YOUR TASK = Across the listing below, how many lines contain "depth"? Answer with the number and nothing else.

EXERCISE INPUTS =
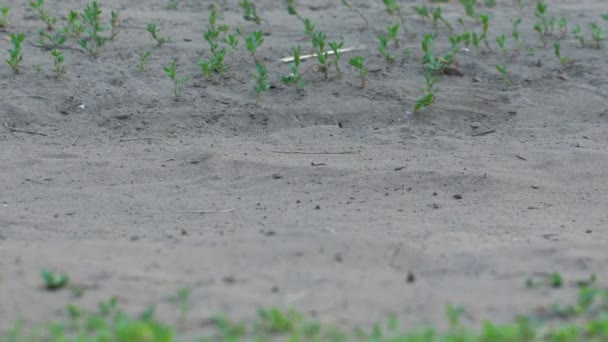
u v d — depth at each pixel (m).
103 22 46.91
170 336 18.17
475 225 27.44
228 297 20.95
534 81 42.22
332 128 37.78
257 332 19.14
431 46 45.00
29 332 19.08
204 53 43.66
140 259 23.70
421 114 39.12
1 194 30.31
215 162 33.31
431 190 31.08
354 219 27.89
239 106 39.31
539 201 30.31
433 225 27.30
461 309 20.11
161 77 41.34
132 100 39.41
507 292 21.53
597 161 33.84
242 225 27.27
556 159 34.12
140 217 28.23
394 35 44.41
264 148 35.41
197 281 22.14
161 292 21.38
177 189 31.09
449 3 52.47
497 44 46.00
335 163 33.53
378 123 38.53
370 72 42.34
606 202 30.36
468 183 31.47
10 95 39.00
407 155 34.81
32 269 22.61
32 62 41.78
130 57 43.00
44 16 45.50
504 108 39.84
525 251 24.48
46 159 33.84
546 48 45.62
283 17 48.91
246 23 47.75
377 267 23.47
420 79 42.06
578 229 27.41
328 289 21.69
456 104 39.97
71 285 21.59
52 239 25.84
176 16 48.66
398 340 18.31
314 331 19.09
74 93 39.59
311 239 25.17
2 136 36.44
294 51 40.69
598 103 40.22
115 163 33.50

---

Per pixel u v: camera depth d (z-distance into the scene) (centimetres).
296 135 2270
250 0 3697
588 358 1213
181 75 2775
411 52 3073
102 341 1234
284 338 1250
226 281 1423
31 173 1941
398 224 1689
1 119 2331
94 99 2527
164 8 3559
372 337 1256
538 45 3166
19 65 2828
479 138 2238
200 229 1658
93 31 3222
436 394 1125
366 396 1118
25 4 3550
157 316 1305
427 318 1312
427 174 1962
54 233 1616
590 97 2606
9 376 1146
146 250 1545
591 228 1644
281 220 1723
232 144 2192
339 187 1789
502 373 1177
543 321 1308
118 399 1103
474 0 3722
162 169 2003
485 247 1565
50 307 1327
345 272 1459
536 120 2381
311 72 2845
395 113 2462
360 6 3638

WRITTEN RESPONSE = 2